The four articles introduced below should slake your thirst for updated health care cost data.
Individual Health Policies Fall Short, a Study Finds
First, A study published online Wednesday in Health Affairs was summarized in The New York TImes by Reed Abelson:
More than half of all medical insurance policies sold to individuals now fail to meet the standards of coverage set by the federal health care law under review by the Supreme Court, a new study says.
Another article reports that the novel idea of controlling health care costs is actually catching on.
For Hospitals and Insurers, New Fervor to Cut Costs
After years of self-acknowledged profligacy, hospitals, doctors and health insurers say there is a strong effort under way to bring medical costs under control. Their goal is to slash the rate of growth in the nation’s $2.7 trillion health care bill by roughly half to keep it more in line with overall inflation.
Private insurers, employers and government officials are providing urgency to these efforts, and the federal health care law passed two years ago helped accelerate them.
A Long View on Health Care: Think Like an Investor
Also in The New York TImes, Gina Kolata talks to Dana Goldman, director of the Schaeffer Center for Health Policy and Economics at the University of Southern California about, “A Long View on Health Care.” Ms. Goldman sounds a lot like Gov. Kitzhaber, for example:
The point of health care reform was essentially to get people insurance. You could say that we would pay for what we really care about, which is health. But health care insurance has not succeeded in giving people health.
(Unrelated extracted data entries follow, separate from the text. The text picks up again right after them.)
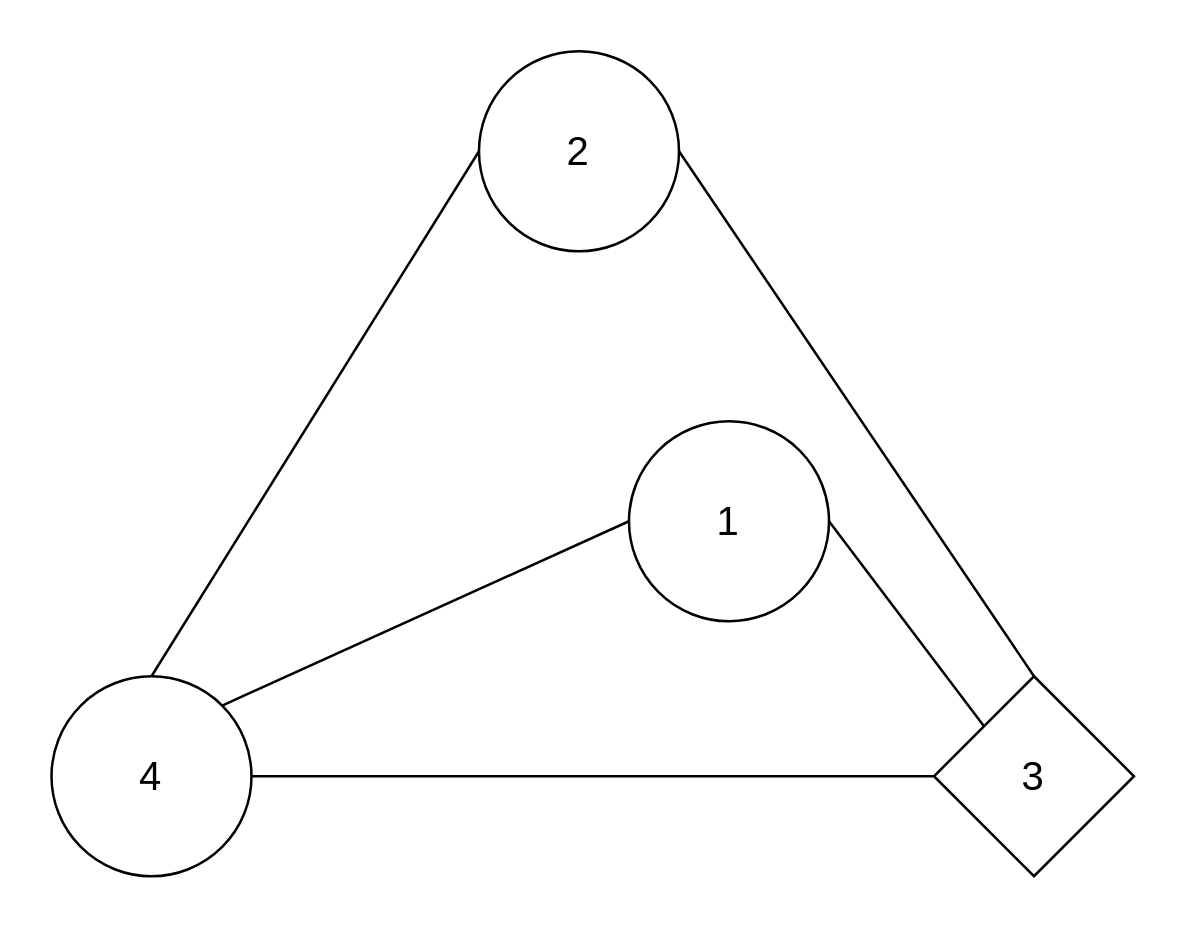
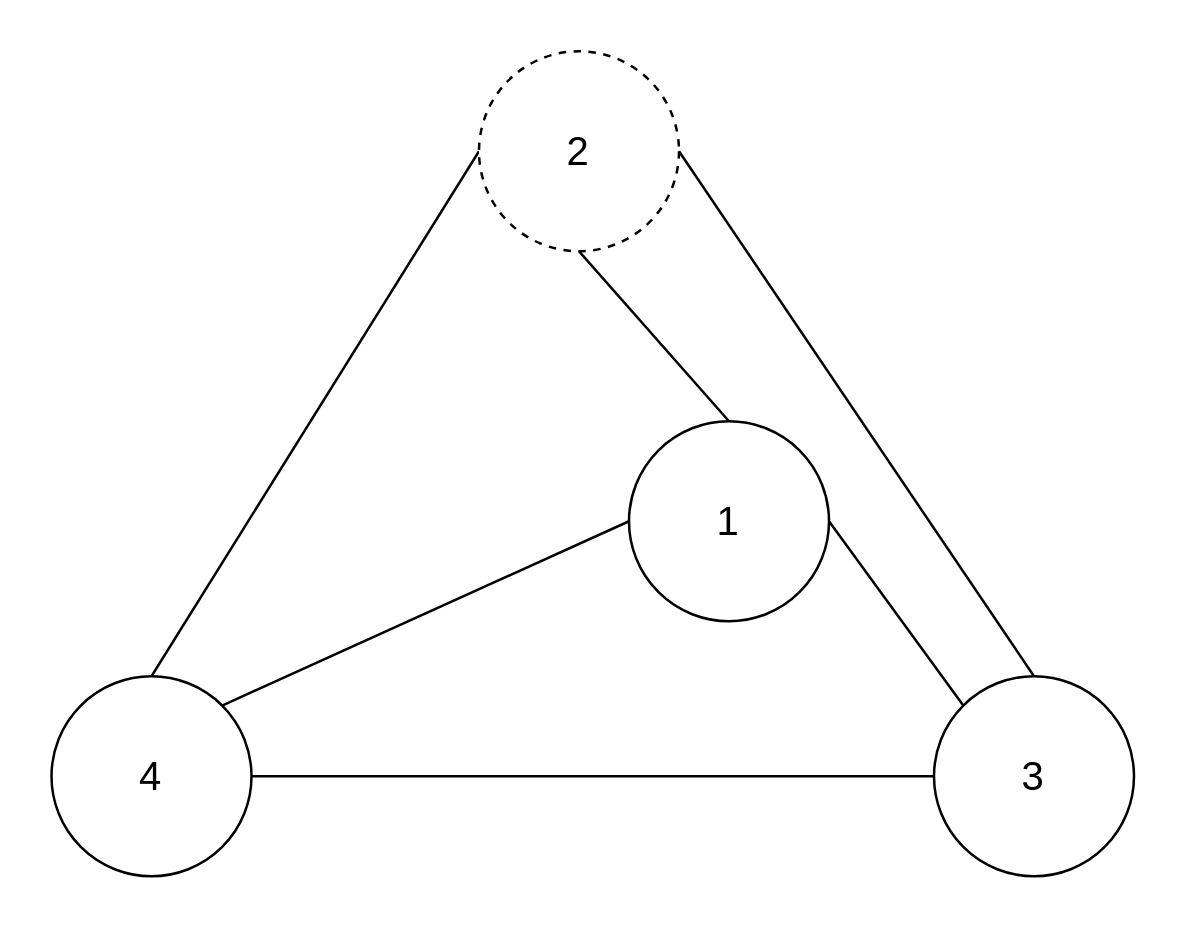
  <mxCell id="0" />
  <mxCell id="1" parent="0" />
+ <mxCell id="2" style="edgeStyle=none;curved=1;rounded=0;orthogonalLoop=1;jettySize=auto;html=1;exitX=0.5;exitY=0;exitDx=0;exitDy=0;entryX=0.5;entryY=1;entryDx=0;entryDy=0;fontSize=12;startSize=8;endSize=8;endArrow=none;endFill=0;" edge="1" parent="1" source="5" target="8"><mxGeometry relative="1" as="geometry" /></mxCell>
  <mxCell id="3" style="edgeStyle=none;curved=1;rounded=0;orthogonalLoop=1;jettySize=auto;html=1;exitX=1;exitY=0.5;exitDx=0;exitDy=0;entryX=0;entryY=0;entryDx=0;entryDy=0;fontSize=12;startSize=8;endSize=8;endArrow=none;endFill=0;" edge="1" parent="1" source="5" target="9"><mxGeometry relative="1" as="geometry" /></mxCell>
  <mxCell id="4" style="edgeStyle=none;curved=1;rounded=0;orthogonalLoop=1;jettySize=auto;html=1;exitX=0;exitY=0.5;exitDx=0;exitDy=0;entryX=1;entryY=0;entryDx=0;entryDy=0;fontSize=12;startSize=8;endSize=8;endArrow=none;endFill=0;" edge="1" parent="1" source="5" target="11"><mxGeometry relative="1" as="geometry"><mxPoint x="182" y="176" as="sourcePoint" /><mxPoint x="45" y="278" as="targetPoint" /></mxGeometry></mxCell>
  <mxCell id="5" value="1" style="ellipse;whiteSpace=wrap;html=1;aspect=fixed;fontSize=16;" vertex="1" parent="1"><mxGeometry x="251" y="168" width="80" height="80" as="geometry" /></mxCell>
  <mxCell id="6" style="edgeStyle=none;curved=1;rounded=0;orthogonalLoop=1;jettySize=auto;html=1;exitX=1;exitY=0.5;exitDx=0;exitDy=0;entryX=0.5;entryY=0;entryDx=0;entryDy=0;fontSize=12;startSize=8;endSize=8;endArrow=none;endFill=0;" edge="1" parent="1" source="8" target="9"><mxGeometry relative="1" as="geometry" /></mxCell>
  <mxCell id="7" style="edgeStyle=none;curved=1;rounded=0;orthogonalLoop=1;jettySize=auto;html=1;exitX=0;exitY=0.5;exitDx=0;exitDy=0;entryX=0.5;entryY=0;entryDx=0;entryDy=0;fontSize=12;startSize=8;endSize=8;endArrow=none;endFill=0;" edge="1" parent="1" source="8" target="11"><mxGeometry relative="1" as="geometry" /></mxCell>
- <mxCell id="8" value="2" style="ellipse;whiteSpace=wrap;html=1;aspect=fixed;fontSize=16;" vertex="1" parent="1"><mxGeometry x="191" y="20" width="80" height="80" as="geometry" /></mxCell>
- <mxCell id="9" value="3" style="rhombus;whiteSpace=wrap;html=1;aspect=fixed;fontSize=16;" vertex="1" parent="1"><mxGeometry x="373" y="270" width="80" height="80" as="geometry" /></mxCell>
+ <mxCell id="8" value="2" style="ellipse;whiteSpace=wrap;html=1;aspect=fixed;fontSize=16;dashed=1;" vertex="1" parent="1"><mxGeometry x="191" y="20" width="80" height="80" as="geometry" /></mxCell>
+ <mxCell id="9" value="3" style="ellipse;whiteSpace=wrap;html=1;aspect=fixed;fontSize=16;" vertex="1" parent="1"><mxGeometry x="373" y="270" width="80" height="80" as="geometry" /></mxCell>
  <mxCell id="10" style="edgeStyle=none;curved=1;rounded=0;orthogonalLoop=1;jettySize=auto;html=1;exitX=1;exitY=0.5;exitDx=0;exitDy=0;entryX=0;entryY=0.5;entryDx=0;entryDy=0;fontSize=12;startSize=8;endSize=8;endArrow=none;endFill=0;" edge="1" parent="1" source="11" target="9"><mxGeometry relative="1" as="geometry" /></mxCell>
  <mxCell id="11" value="4" style="ellipse;whiteSpace=wrap;html=1;aspect=fixed;fontSize=16;" vertex="1" parent="1"><mxGeometry x="20" y="270" width="80" height="80" as="geometry" /></mxCell>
The Fork in the Road for Health Care
Lastly, Uwe Reinhardt posted in the Times’ Economix blog. He writes about recent reports, including the annual Milliman Medical Index (see chart above):
For 2012, the nationwide average of the total health spending for a typical family of four was estimated by Milliman to be $20,728.
A just-released study by the Health Care Cost Institute shows that much of these spending increases are the result of rising prices and not of rising use.
His article cites a fair amount of economic data, and seems to make the point that consumers are bearing the brunt of health costs, even if they are covered by an employer-sponsored plan:
On average, according to Milliman, employers contributed 58 percent, or $12,144, to the total cost of $20,728, through contributions to their employees’ health insurance premiums. The family itself contributed another 25 percent, or $5,114, toward the premium via direct payroll deduction. In addition, it spent 17 percent, or $3,470, out of pocket for health care.
Although the family’s contribution of $8,584 is by no means trivial, it is less than half of the total average cost of a family’s health care cost. Most employees probably believe that “the company” – that is, its owners – absorbs the other 58 percent of the family’s total health spending.
Economists have long argued that this is an illusion – that over the longer haul the bulk and possibly all of the ostensibly employer-paid health insurance premiums gets indirectly shifted back into the employee’s paycheck through lower increases in take-home pay.